O Mundo do Marketing conversou com um cliente misterioso, que pediu para não ter a sua identidade revelada. Ele trabalha há três anos nesta área e estava hospedado em um hotel com um nome falso, para dificultar a sua identificação por outros estabelecimentos. “Minha missão é avaliar o maior número de serviços no menor tempo possível sem que o hotel desconfie. Avalio tudo, os quesitos de limpeza e conservação, quarto, banheiro, academia, sauna, corredores e as interações com os funcionários, como o check-in, o check-out” explica. “Noventa e cinco por cento do meu relatório são fatos e não opiniões pessoais, pois vivencio os fatos e relato o que aconteceu”, completa.
Também conhecido como shopper, o objetivo destes clientes é identificar as boas práticas e eliminar as ruins. “O robotismo nas interlocuções é algo que vejo em todos os cantos, além de pequenos detalhes de conservação e limpreza, mas já passei por situações atípicas, quando uma vez não tinha reserva no meu nome e fiquei duas horas esperando na recepção”, conta.
ARMA CONTRA O MAL ATENDIMENTO
Este trabalho é uma tendência em mercados maduros e competitivos, onde o atendimento faz a diferença. A TNS InterScience tem mais de 12 mil shoppers em todo o Brasil avaliando quase que diariamente os serviços para o qual são contratados. “Não basta perguntar ao funcionário se ele está atendendo bem aos clientes, precisa medir isso. E os clientes são as pessoas mais bem indicadas para medir o retorno”, salienta Elizabeth Salmeirão, Diretora de Shopper Insights da InterScience.
Na opinião de Renata Bruno, Diretora da Mr. Mistery, a empresa treina os seus funcionários, cria procedimentos, mas é difícil saber se está tudo sendo cumprindo. “Não pode engessar os processos. Às vezes o funcionário está sendo perfeito no processo, mas não está atendendo bem. A simpatia e um sorriso valem muito mais. O acolhimento fideliza o cliente”, afirma. Para evitar esses problemas, Renata aposta no cliente oculto como uma ferramenta poderosa em que os gestores podem ver e atacar os problemas.
Pensando na fidelização de seus clientes, em minimizar os erros e maximizar os acertos, a rede de hotéis Atlântica contratou a Mr. Mistery há mais de um ano. Em 2006, 10 hotéis foram avaliados em um projeto piloto e no primeiro semestre deste ano os clientes oculto passaram por mais 56. Para Cristina Munt, Diretora de Operações da rede, somente um hóspede comum possibilita uma avaliação imparcial em cima do serviço que é dado para todos os clientes.

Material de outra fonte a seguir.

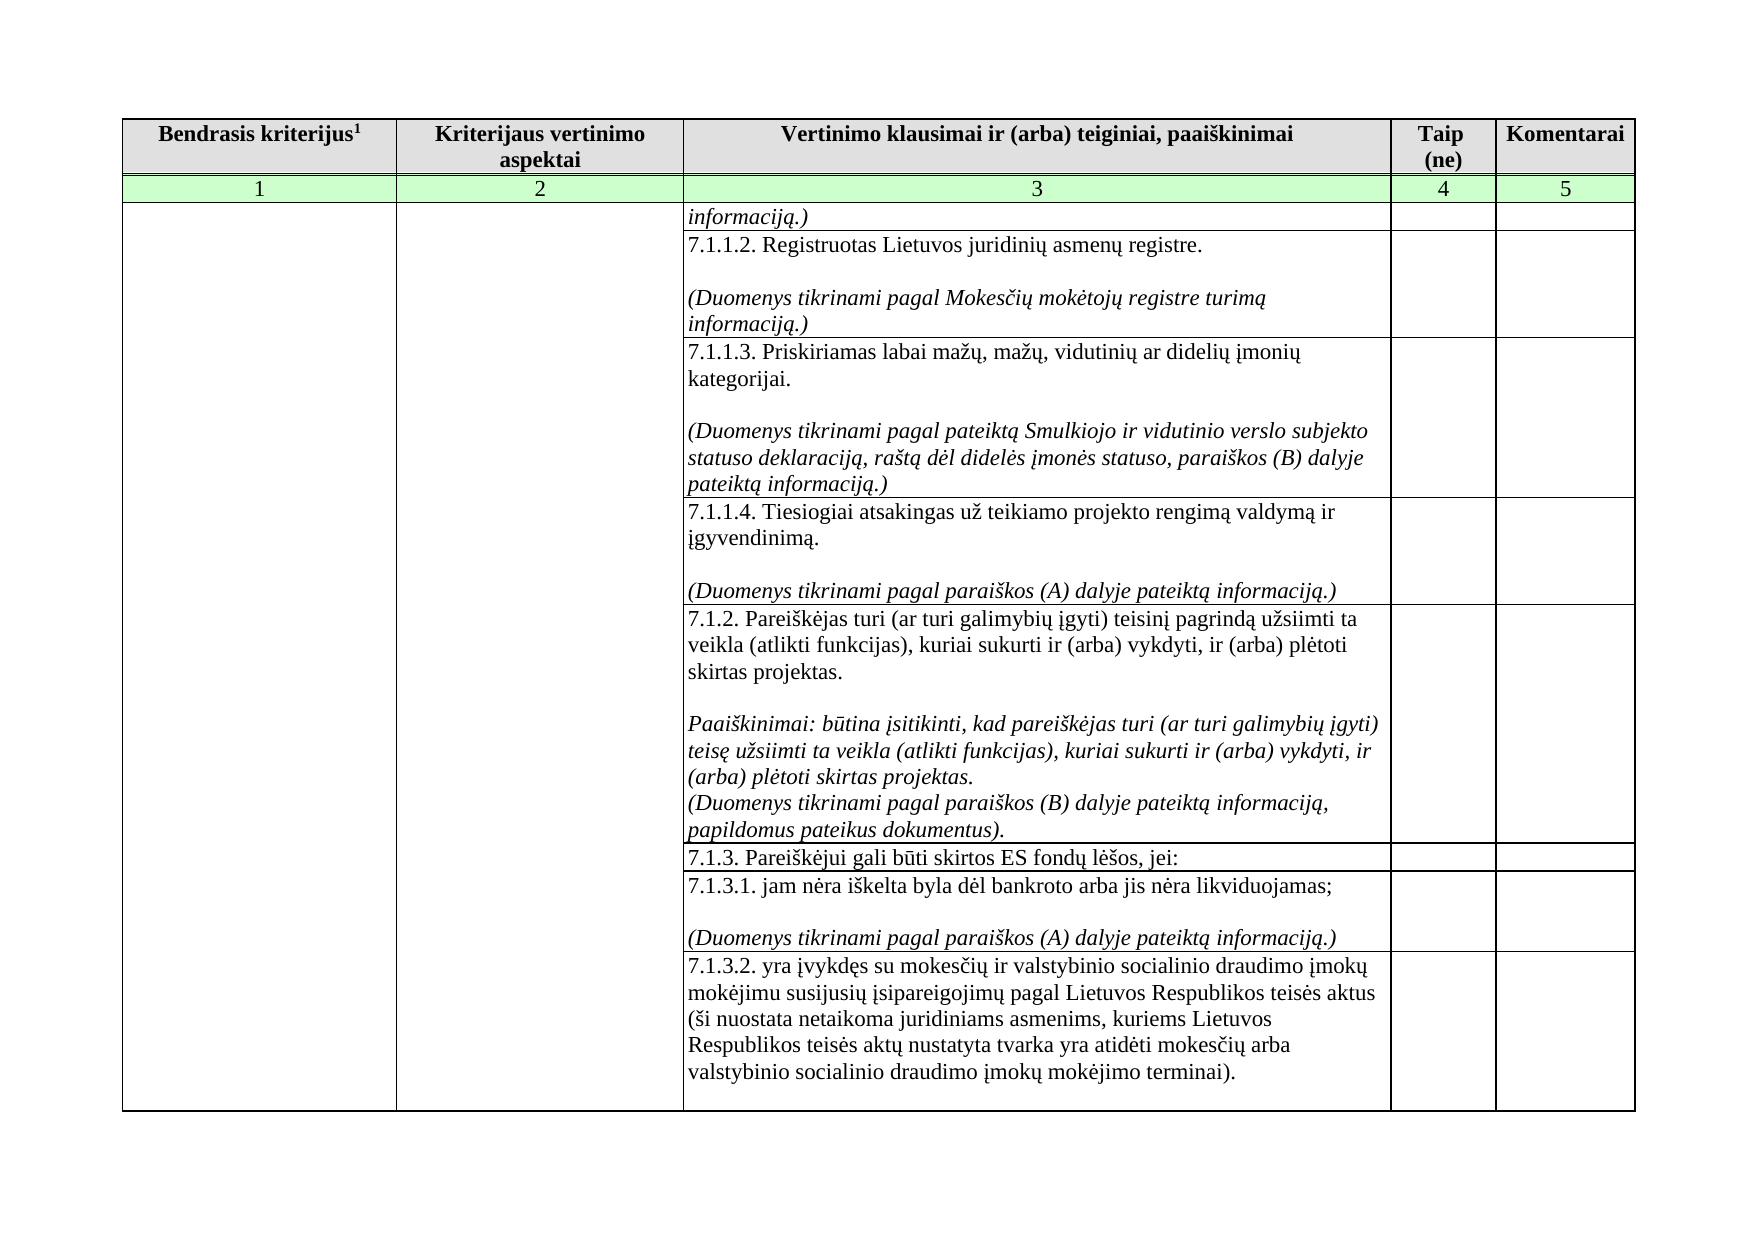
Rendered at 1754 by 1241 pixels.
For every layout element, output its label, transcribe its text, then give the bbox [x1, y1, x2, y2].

table_cell 7.1.3.2. yra įvykdęs su mokesčių ir valstybinio socialinio draudimo įmokų mokėjimu susijusių įsipareigojimų pagal Lietuvos Respublikos teisės aktus (ši nuostata netaikoma juridiniams asmenims, kuriems Lietuvos Respublikos teisės aktų nustatyta tvarka yra atidėti mokesčių arba valstybinio socialinio draudimo įmokų mokėjimo terminai). [684, 952, 1390, 1110]
table_cell [1392, 231, 1495, 337]
table_header Kriterijaus vertinimo aspektai [397, 120, 683, 172]
table_cell 7.1.2. Pareiškėjas turi (ar turi galimybių įgyti) teisinį pagrindą užsiimti ta veikla (atlikti funkcijas), kuriai sukurti ir (arba) vykdyti, ir (arba) plėtoti skirtas projektas. Paaiškinimai: būtina įsitikinti, kad pareiškėjas turi (ar turi galimybių įgyti) teisę užsiimti ta veikla (atlikti funkcijas), kuriai sukurti ir (arba) vykdyti, ir (arba) plėtoti skirtas projektas. (Duomenys tikrinami pagal paraiškos (B) dalyje pateiktą informaciją, papildomus pateikus dokumentus). [684, 605, 1390, 842]
table_cell [1392, 203, 1495, 230]
table_cell [1497, 605, 1634, 842]
table_cell informaciją.) [684, 203, 1390, 230]
table_cell [1497, 498, 1634, 603]
table_cell [1497, 338, 1634, 496]
table_cell 7.1.1.3. Priskiriamas labai mažų, mažų, vidutinių ar didelių įmonių kategorijai. (Duomenys tikrinami pagal pateiktą Smulkiojo ir vidutinio verslo subjekto statuso deklaraciją, raštą dėl didelės įmonės statuso, paraiškos (B) dalyje pateiktą informaciją.) [684, 338, 1390, 496]
table_cell 7.1.1.4. Tiesiogiai atsakingas už teikiamo projekto rengimą valdymą ir įgyvendinimą. (Duomenys tikrinami pagal paraiškos (A) dalyje pateiktą informaciją.) [684, 498, 1390, 603]
table_cell [1392, 338, 1495, 496]
table_cell 2 [397, 176, 683, 202]
table_cell [1497, 872, 1634, 951]
table_cell 7.1.3. Pareiškėjui gali būti skirtos ES fondų lėšos, jei: [684, 844, 1390, 870]
table_cell [1497, 952, 1634, 1110]
table_cell 7.1.1.2. Registruotas Lietuvos juridinių asmenų registre. (Duomenys tikrinami pagal Mokesčių mokėtojų registre turimą informaciją.) [684, 231, 1390, 337]
table_cell [1392, 952, 1495, 1110]
table_cell 3 [684, 176, 1390, 202]
table_cell [1497, 203, 1634, 230]
table_cell [1392, 605, 1495, 842]
table_header Taip (ne) [1392, 120, 1495, 172]
table_header Bendrasis kriterijus1 [123, 120, 396, 172]
table_cell [1392, 872, 1495, 951]
table_cell [123, 203, 396, 1110]
table_header Vertinimo klausimai ir (arba) teiginiai, paaiškinimai [684, 120, 1390, 172]
table_cell [1392, 498, 1495, 603]
table_cell 7.1.3.1. jam nėra iškelta byla dėl bankroto arba jis nėra likviduojamas; (Duomenys tikrinami pagal paraiškos (A) dalyje pateiktą informaciją.) [684, 872, 1390, 951]
table_cell 1 [123, 176, 396, 202]
table_cell [1497, 844, 1634, 870]
table_cell 4 [1392, 176, 1495, 202]
table_cell 5 [1497, 176, 1634, 202]
table_header Komentarai [1497, 120, 1634, 172]
table_cell [1497, 231, 1634, 337]
table_cell [1392, 844, 1495, 870]
table_cell [397, 203, 683, 1110]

Com esta avaliação, a Atlântica Hotels já implementou uma série de mudanças provenientes do olho aguçado de quem vivencia uma experiência. Um deles foi com relação à lavanderia. “O cliente oculto chegava às oito ou nove horas da noite e precisava da roupa lavada para o dia seguinte e muitas lavanderias não disponibilizam este serviço. Por isso, estendemos o horário”, conta Cristina Munt, que também reavaliou a padronização do check-in. “Estávamos tendo um atendimento muito mecânico, focado no procedimento e não no atendimento. Mas, com os relatórios, estamos mudando isso”, garante. O cliente de verdade, agradece.